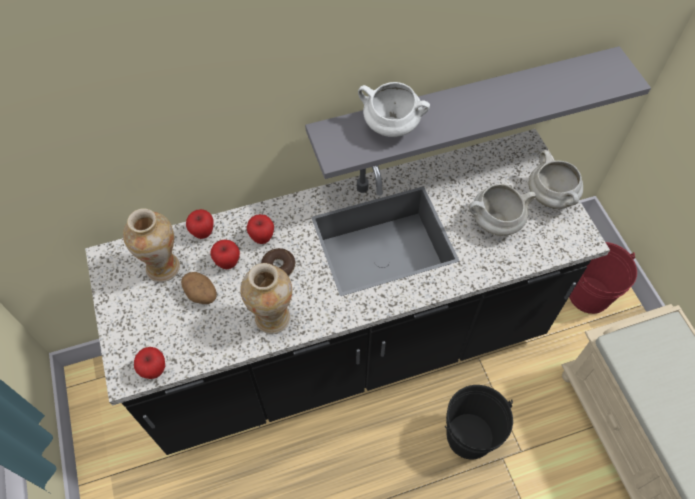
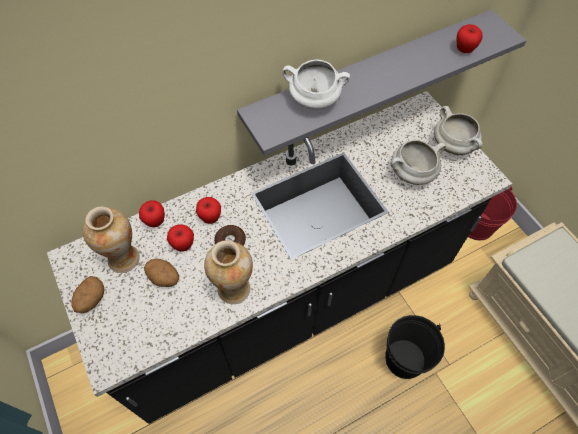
camera: 10 degrees left, 0 degrees up
(122, 305) = (91, 300): none -> potato
(154, 370) = (132, 356): apple -> apple (464, 50)

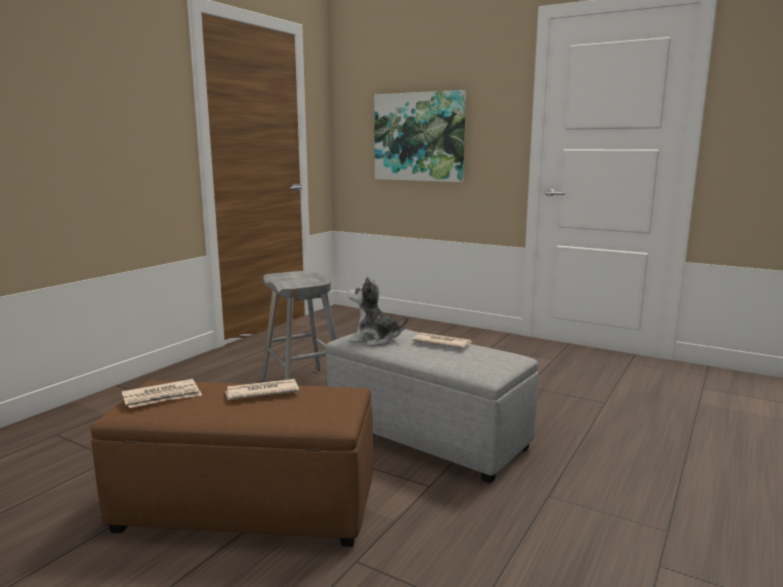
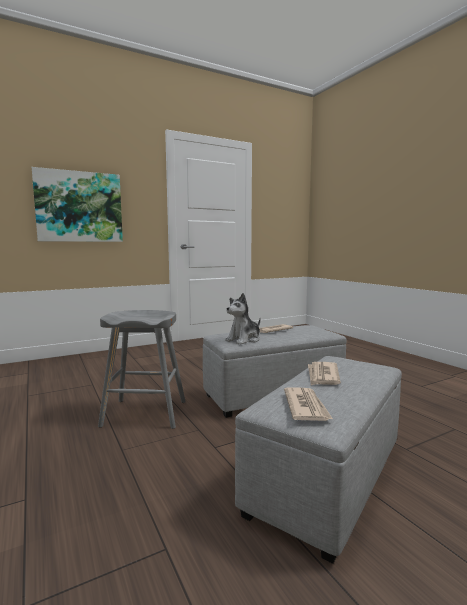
camera: 60 degrees left, 5 degrees down
(244, 508) = (327, 477): brown ottoman -> grey ottoman

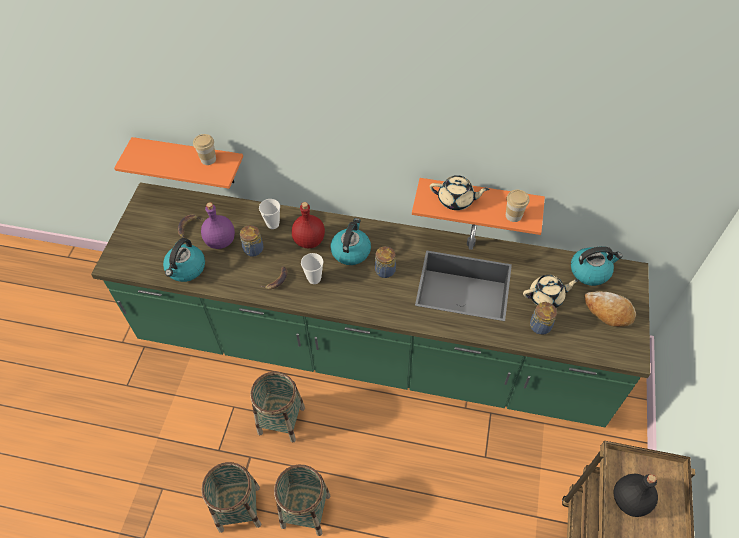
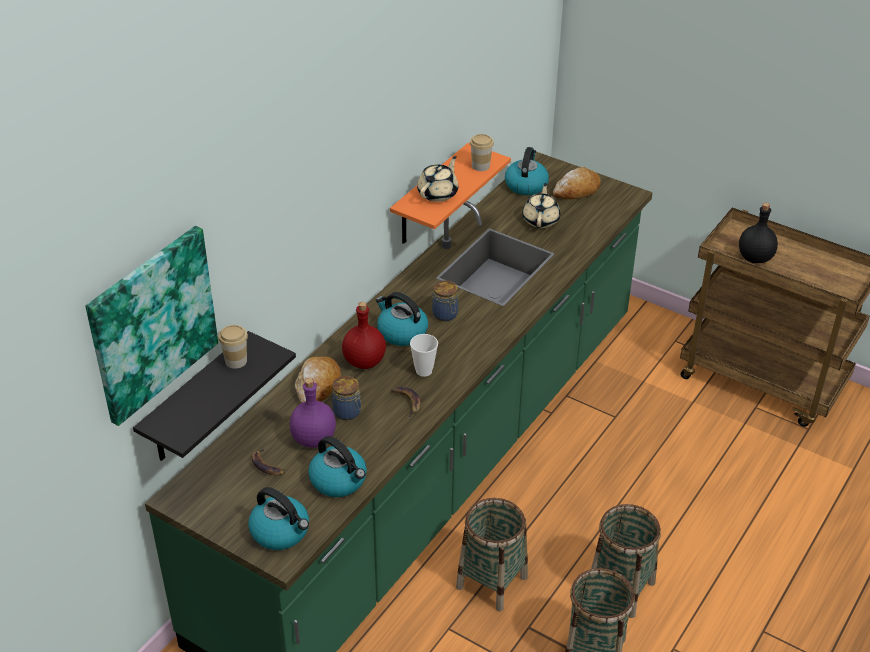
camera: 70 degrees left, 15 degrees down
(132, 255) = (281, 532): none -> kettle
(142, 89) = (152, 323): none -> picture
(191, 161) = (196, 401): orange shelf -> black shelf
(273, 224) = (318, 386): cup -> bread
(539, 326) = (572, 235): jar -> none

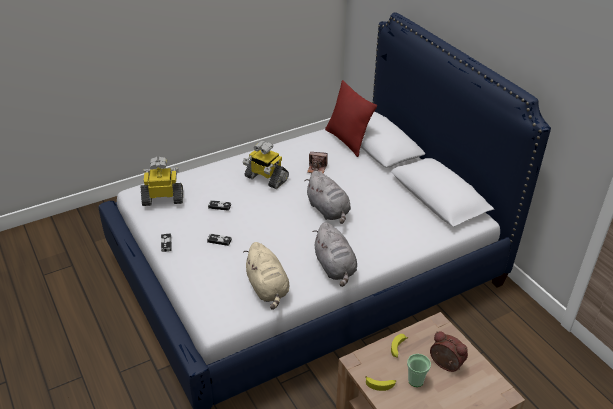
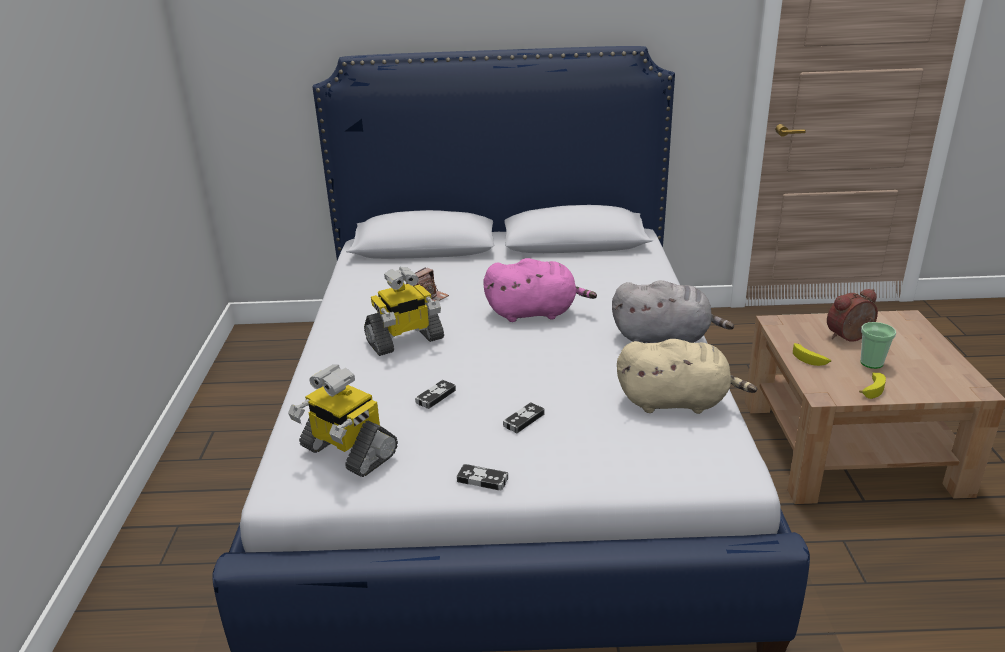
camera: 60 degrees left, 10 degrees down
(163, 198) = (347, 452): toy robot -> toy robot turned 75 degrees counterclockwise
(329, 211) = (535, 313): grey plush toy -> pink plush toy
(347, 141) = (390, 262): red pillow -> none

-.-.-

- _Your task_
For this task, copy every line of the material in which "camera" appears.

- _Solution_
camera: 10 degrees left, 0 degrees up
camera: 60 degrees left, 5 degrees down
camera: 70 degrees left, 15 degrees down
camera: 60 degrees left, 10 degrees down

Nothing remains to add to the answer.